Oooh boy does this movie divide people. Some people love it, some people hate it, but most can agree that it put director Quentin Tarantino on the collective map. I'm still not sure what I think about this movie after multiple viewings!
Screening Date: 8/2/2009, 12:01 AM
Run Time: 154 minutes (2 hours, 34 minutes)
Director: Quentin Tarantino
Release Date: 1994
Attendance: Weird Dave, Harris Burkhalter, Patrick Griffin, Luke Price, Aaron Ostman, Eric Brooks, Alaina Thole, Alice Ruzin
I think, after 10 years of seeing this movie, I've finally come a conclusion. I don't care for this movie very much at all. I've spoken with multiple people about it from multiple backgrounds, and I've learned some things I didn't know before, some things that I didn't see or didn't realize. But that doesn't make it good in my eyes.
If you haven't seen it ... I'm not going to try to recap. It's essentially a character study, with many many characters having many many conversations about many many things. It has groups of main characters that tie together through varied circumstances, like two hit men (John Travolta and Samuel L. Jackson) making a hit on a target; one of the hit men and his boss' wife (John Travolta and Uma Thurman) enjoying a night on the town and a drug overdose; two robbers (Tim Roth and Amanda Plummer) robbing a diner; a boxer and the boss of the hit men (Bruce Willis and Ving Rhames) rigging an upcoming match; the boxer and his wife/girlfriend (Bruce Willis and Maria de Medeiros) avoiding the hit men boss after betraying him; the boss being raped by rednecks and rescued by the boxer after an uncannily unlucky set of circumstances; the two hit men cleaning up their car with the help The Wolf (Harvey Keitel); and the two hit men meeting the two robbers in the diner as it is being robbed.
As you can read, the movie is very disjointed, with characters thrown about like popcorn at an Ed Wood festival. Each character has their own idiosyncracies that play out in the scenes, and the over ridding theme seems to revolve around morality. The moral choices that face seemingly immoral people, or the immoral choices that moral people choose. After a "miracle" where a man shoots at the two hitmen and misses completely, Samuel L. Jackson has an epiphany and decides that God wanted him to live and decides to give up the glorious hit man life. John Travolta, meanwhile, saves the life of his boss' wife after she ODs on a white powder drug but dies in the home of Bruce Willis after the boxer returns to retrieve his watch. What message does this send?

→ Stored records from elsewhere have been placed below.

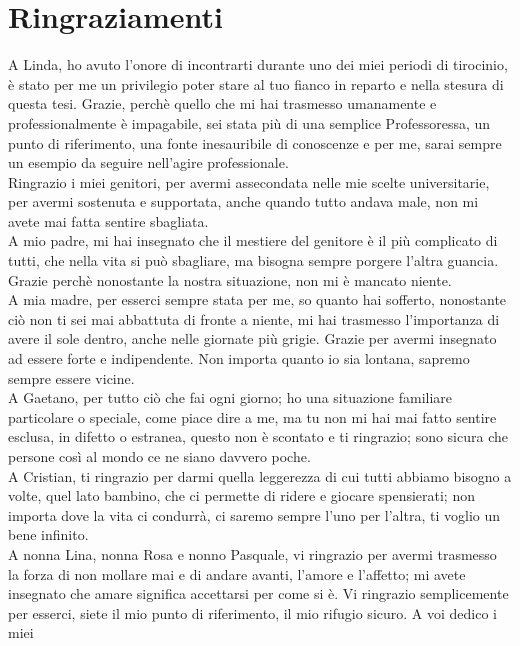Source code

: \chapter*{Ringraziamenti}

A Linda, ho avuto l'onore di incontrarti durante uno dei miei periodi di tirocinio, è stato per me un privilegio poter
stare al tuo fianco in reparto e nella stesura di questa tesi. Grazie, perchè quello che mi hai trasmesso umanamente e
professionalmente è impagabile, sei stata più di una semplice Professoressa, un punto di riferimento,
una fonte inesauribile di conoscenze e per me, sarai sempre un esempio da seguire nell'agire professionale.\\
Ringrazio i miei genitori, per avermi assecondata nelle mie scelte universitarie, per avermi sostenuta e supportata,
anche quando tutto andava male, non mi avete mai fatta sentire sbagliata.\\
A mio padre, mi hai insegnato che il mestiere del genitore è il più complicato di tutti,
che nella vita si può sbagliare, ma bisogna sempre porgere l'altra guancia. Grazie perchè nonostante la nostra situazione,
non mi è mancato niente.\\
A mia madre, per esserci sempre stata per me, so quanto hai sofferto, nonostante ciò non ti sei mai abbattuta di fronte a 
niente, mi hai trasmesso l'importanza di avere il sole dentro, anche nelle giornate più grigie. 
Grazie per avermi insegnato ad essere forte e indipendente. Non importa quanto io sia lontana, sapremo sempre 
essere vicine.\\
A Gaetano, per tutto ciò che fai ogni giorno; ho una situazione familiare
particolare o speciale, come piace dire a me, ma tu non mi hai mai fatto sentire esclusa, in difetto o estranea,
questo non è scontato e ti ringrazio; sono sicura che persone così al mondo ce ne siano davvero poche.\\
A Cristian, ti ringrazio per darmi quella leggerezza di cui tutti abbiamo
bisogno a volte, quel lato bambino, che ci permette di ridere e giocare spensierati; non importa dove la vita ci condurrà, 
ci saremo sempre l'uno per l'altra, ti voglio un bene infinito.\\
A nonna Lina, nonna Rosa e nonno Pasquale, vi ringrazio per avermi trasmesso la forza di non mollare mai e di andare
avanti, l'amore e l'affetto; mi avete insegnato che amare significa accettarsi per come si è. Vi
ringrazio semplicemente per esserci, siete il mio punto di riferimento, il mio rifugio sicuro. A voi dedico i miei
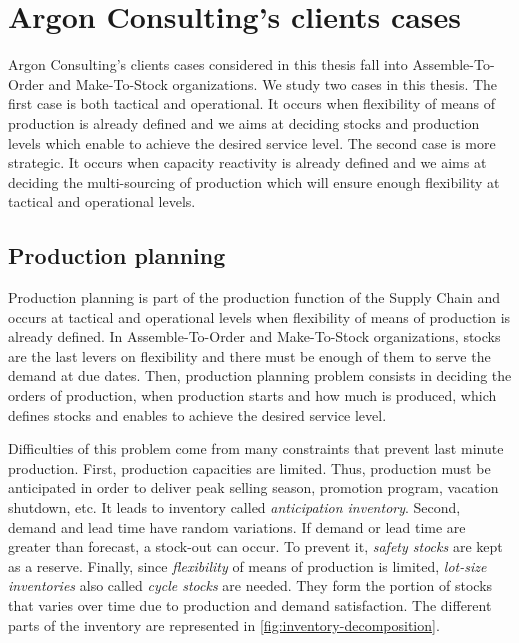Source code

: 

\section{Argon Consulting's clients cases}


Argon Consulting's clients cases considered in this thesis fall into Assemble-To-Order and Make-To-Stock organizations.
We study two cases in this thesis.
The first case is both tactical and operational.
It occurs when flexibility of means of production is already defined and we aims at deciding stocks and production levels which enable to achieve the desired service level.
The second case is more strategic.
It occurs when capacity reactivity is already defined and we aims at deciding the multi-sourcing of production which will ensure enough flexibility at tactical and operational levels.


\subsection{Production planning}
\label{sec:business-context:argon:pdp}


Production planning is part of the production function of the Supply Chain and occurs at tactical and operational levels when flexibility of means of production is already defined.
In Assemble-To-Order and Make-To-Stock organizations, stocks are the last levers on flexibility and there must be enough of them to serve the demand at due dates.
Then, production planning problem consists in deciding the orders of production, \ie when production starts and how much is produced, which defines stocks and enables to achieve the desired service level.


Difficulties of this problem come from many constraints that prevent last minute production.
First, production capacities are limited.
Thus, production must be anticipated in order to deliver peak selling season, promotion program, vacation shutdown, etc.
It leads to inventory called \emph{anticipation inventory}.
Second, demand and lead time have random variations.
If demand or lead time are greater than forecast, a stock-out can occur.
To prevent it, \emph{safety stocks} are kept as a reserve.
Finally, since \emph{flexibility} of means of production is limited, \emph{lot-size inventories} also called \emph{cycle stocks} are needed.
They form the portion of stocks that varies over time due to production and demand satisfaction.
The different parts of the inventory are represented in \cref{fig:inventory-decomposition}.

There's a few parts that sum up to little more than overblown cameos for people Tarantino likes, admires, or sleeps with. Christopher Walken plays an released Vietnam POW who hid Bruce Willis' father's watch in his ass for two years. Harvey Keitel plays a cool, collected "specialist" called in when Travolta and Jackson have an accident involving a gun, a bullet, and a head. Tarantino himself plays a role in this scene, and boy is he not a good actor.

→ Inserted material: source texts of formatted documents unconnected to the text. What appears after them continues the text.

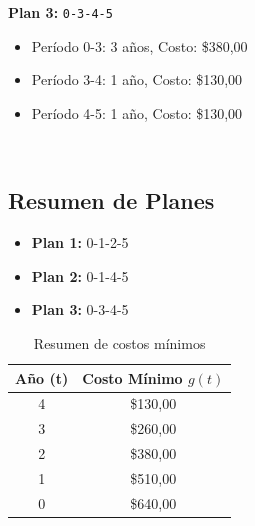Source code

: \documentclass[12pt]{article}
\begin{document}
\textbf{Plan 3:} \texttt{0-3-4-5}\\
\begin{itemize}\small
\item Período 0-3: 3 años, Costo: \$380,00
\item Período 3-4: 1 año, Costo: \$130,00
\item Período 4-5: 1 año, Costo: \$130,00
\end{itemize}
\\
\subsection*{Resumen de Planes}
\begin{itemize}
\item \textbf{Plan 1:} 0-1-2-5
\item \textbf{Plan 2:} 0-1-4-5
\item \textbf{Plan 3:} 0-3-4-5
\end{itemize}
\begin{table}[H]
\centering
\caption{Resumen de costos mínimos}
\begin{tabular}{cc}
\toprule
Año (t) & Costo Mínimo $g(t)$ \\
\midrule
4 & \$130,00 \\
3 & \$260,00 \\
2 & \$380,00 \\
1 & \$510,00 \\
0 & \$640,00 \\
\bottomrule
\end{tabular}
\end{table}
\end{document}
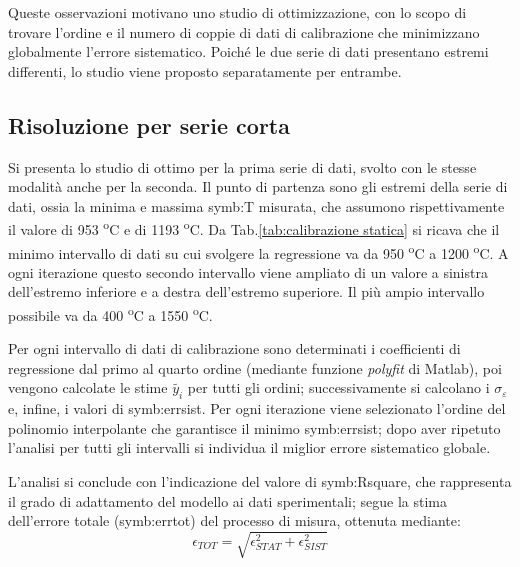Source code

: Queste osservazioni motivano uno studio di ottimizzazione, con lo scopo di trovare l'ordine e il numero di coppie di dati di calibrazione che minimizzano globalmente l'errore sistematico. 
Poiché le due serie di dati presentano estremi differenti, lo studio viene proposto separatamente per entrambe.


\subsection{Risoluzione per serie corta}
Si presenta lo studio di ottimo per la prima serie di dati, svolto con le stesse modalità anche per la seconda. Il punto di partenza sono gli estremi della serie di dati, ossia la minima e massima \gls{symb:T} misurata, che assumono rispettivamente il valore di 953 \textsuperscript{o}C e di 1193 \textsuperscript{o}C. Da Tab.\ref{tab:calibrazione statica} si ricava che il minimo intervallo di dati su cui svolgere la regressione va da 950 \textsuperscript{o}C a 1200 \textsuperscript{o}C. A ogni iterazione questo secondo intervallo viene ampliato di un valore a sinistra dell'estremo inferiore e a destra dell'estremo superiore. Il più ampio intervallo possibile va da 400 \textsuperscript{o}C a 1550 \textsuperscript{o}C. 

Per ogni intervallo di dati di calibrazione sono determinati i coefficienti di regressione dal primo al quarto ordine (mediante funzione \textit{polyfit} di Matlab), poi vengono calcolate le stime $\tilde{y_i}$ per tutti gli ordini; successivamente si calcolano i $\sigma_{\varepsilon}$ e, infine, i valori di \gls{symb:errsist}. Per ogni iterazione viene selezionato l'ordine del polinomio interpolante che garantisce il minimo \gls{symb:errsist}; dopo aver ripetuto l'analisi per tutti gli intervalli si individua il miglior errore sistematico globale. 

L'analisi si conclude con l'indicazione del valore di \gls{symb:Rsquare}, che rappresenta il grado di adattamento del modello ai dati sperimentali; segue la stima dell'errore totale (\gls{symb:errtot}) del processo di misura, ottenuta mediante: 
\begin{equation}
	\epsilon_{\textit{TOT}}=\sqrt{\epsilon_{\textit{STAT}}^2+\epsilon_{\textit{SIST}}^2}
\end{equation}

There's so much going on in this movie that it's impossible for me to say I hate it. Many of the coversations, especially between the hit men, are filled with interesting lines and good points, but are these gems worth the price of admission? Hard to say, but I think this is a movie everyone needs to see once, which I suppose is the reason it's on the AFI list. At least we're not treated to extended sequences featuring Tarantino's foot fetish, though an ongoing conversation revolves around foot massages.